The Importance of Human in the Loop
Concept
The concept of Human in the Loop refers to the deliberate inclusion of human judgment, oversight, and decision-making within AI-driven systems. Rather than allowing an AI model to operate autonomously, Human in the Loop systems are designed so that humans guide, validate, correct, and refine AI outputs throughout the lifecycle of a task. In practice, this means that AI-generated artefacts are not treated as final or authoritative by default, but as suggestions or intermediate results that require human evaluation. This approach recognises that, while AI systems can process large volumes of information and generate outputs at speed, they lack true understanding of context, intent, organisational constraints, and ethical implications.
Importance
The importance of Human in the Loop in AI systems stems from the inherent limitations of Generative AI models. These models operate probabilistically and generate outputs based on patterns learned from historical data, not on an understanding of truth, correctness, or responsibility. As a result, AI systems may produce outputs that are syntactically plausible but semantically incorrect, insecure, or misaligned with real-world requirements. Human involvement is essential to detect errors, challenge assumptions, and apply domain knowledge that the model does not possess. Human oversight also plays a critical role in managing risks related to bias, security vulnerabilities, intellectual property, and ethical use, ensuring that AI-assisted outcomes remain trustworthy and accountable.

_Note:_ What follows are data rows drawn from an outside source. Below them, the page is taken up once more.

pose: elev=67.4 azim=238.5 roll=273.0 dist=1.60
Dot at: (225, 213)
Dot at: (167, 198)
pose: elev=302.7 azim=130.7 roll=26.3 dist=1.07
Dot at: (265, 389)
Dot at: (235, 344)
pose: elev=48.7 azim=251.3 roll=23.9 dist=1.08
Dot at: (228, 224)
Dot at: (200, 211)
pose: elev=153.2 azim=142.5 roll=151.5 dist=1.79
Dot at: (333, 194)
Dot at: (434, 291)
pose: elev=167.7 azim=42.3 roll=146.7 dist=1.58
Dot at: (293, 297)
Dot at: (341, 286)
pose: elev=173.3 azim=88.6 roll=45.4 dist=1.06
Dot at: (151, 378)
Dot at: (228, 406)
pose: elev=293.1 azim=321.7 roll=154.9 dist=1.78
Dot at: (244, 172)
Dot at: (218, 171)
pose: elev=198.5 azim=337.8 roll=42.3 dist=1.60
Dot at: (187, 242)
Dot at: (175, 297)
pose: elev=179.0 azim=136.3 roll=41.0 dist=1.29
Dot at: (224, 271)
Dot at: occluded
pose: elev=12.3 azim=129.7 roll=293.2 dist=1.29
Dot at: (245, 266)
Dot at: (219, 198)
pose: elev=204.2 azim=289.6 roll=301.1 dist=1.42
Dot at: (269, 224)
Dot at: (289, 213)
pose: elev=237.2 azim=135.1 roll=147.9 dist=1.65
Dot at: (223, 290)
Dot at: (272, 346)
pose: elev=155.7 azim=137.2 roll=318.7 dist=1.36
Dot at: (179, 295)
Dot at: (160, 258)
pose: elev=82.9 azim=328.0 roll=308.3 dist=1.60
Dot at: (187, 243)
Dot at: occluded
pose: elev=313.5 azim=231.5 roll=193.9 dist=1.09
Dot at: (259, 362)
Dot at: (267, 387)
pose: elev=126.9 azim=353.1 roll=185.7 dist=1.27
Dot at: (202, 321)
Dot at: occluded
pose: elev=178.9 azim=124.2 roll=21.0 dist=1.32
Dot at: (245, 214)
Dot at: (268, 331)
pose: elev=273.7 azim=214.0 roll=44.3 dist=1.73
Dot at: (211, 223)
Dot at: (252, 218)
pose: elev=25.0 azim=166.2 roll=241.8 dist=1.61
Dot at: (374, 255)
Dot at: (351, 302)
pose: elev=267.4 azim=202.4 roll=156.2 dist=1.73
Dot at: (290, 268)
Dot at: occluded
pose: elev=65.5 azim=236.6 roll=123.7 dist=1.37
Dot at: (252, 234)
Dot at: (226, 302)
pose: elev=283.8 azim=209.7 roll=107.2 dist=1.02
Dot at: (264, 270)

Coding and Peer Programming Context
In the context of coding and peer programming, Human in the Loop is particularly relevant because software development is not purely a mechanical activity. Writing code involves interpreting ambiguous requirements, making architectural trade-offs, balancing performance with maintainability, and aligning solutions with long-term business and technical strategies. While Generative AI can rapidly generate code snippets, tests, or refactoring suggestions, it cannot fully grasp the broader system context or the evolving intent behind a software product. Human developers must therefore remain responsible for validating logic, ensuring consistency with coding standards, and confirming that generated solutions are appropriate for the specific problem domain.
Within AI-assisted peer programming, the Human in the Loop model reframes the relationship between developers and AI. The AI acts as an always-available peer that proposes ideas, highlights alternatives, and accelerates routine tasks, while the human developer retains control over decision-making and quality assurance. This collaborative dynamic allows developers to focus more on higher-level reasoning, design, and problem-solving, while using AI to reduce cognitive load and execution effort. The research conducted so far reinforces that the most significant productivity and quality gains occur when developers actively engage with the AI, iteratively refine prompts, challenge outputs, and integrate suggestions thoughtfully rather than accepting them passively.
Ultimately, Human in the Loop is not a constraint on Generative AI but a key enabler of its effective use in software engineering. By embedding human oversight into AI-assisted coding and peer programming workflows, organisations can harness the speed and scalability of AI while preserving accountability, quality, and professional judgment. This balance is essential for sustainable adoption, ensuring that Generative AI strengthens, rather than undermines, the role of the software developer.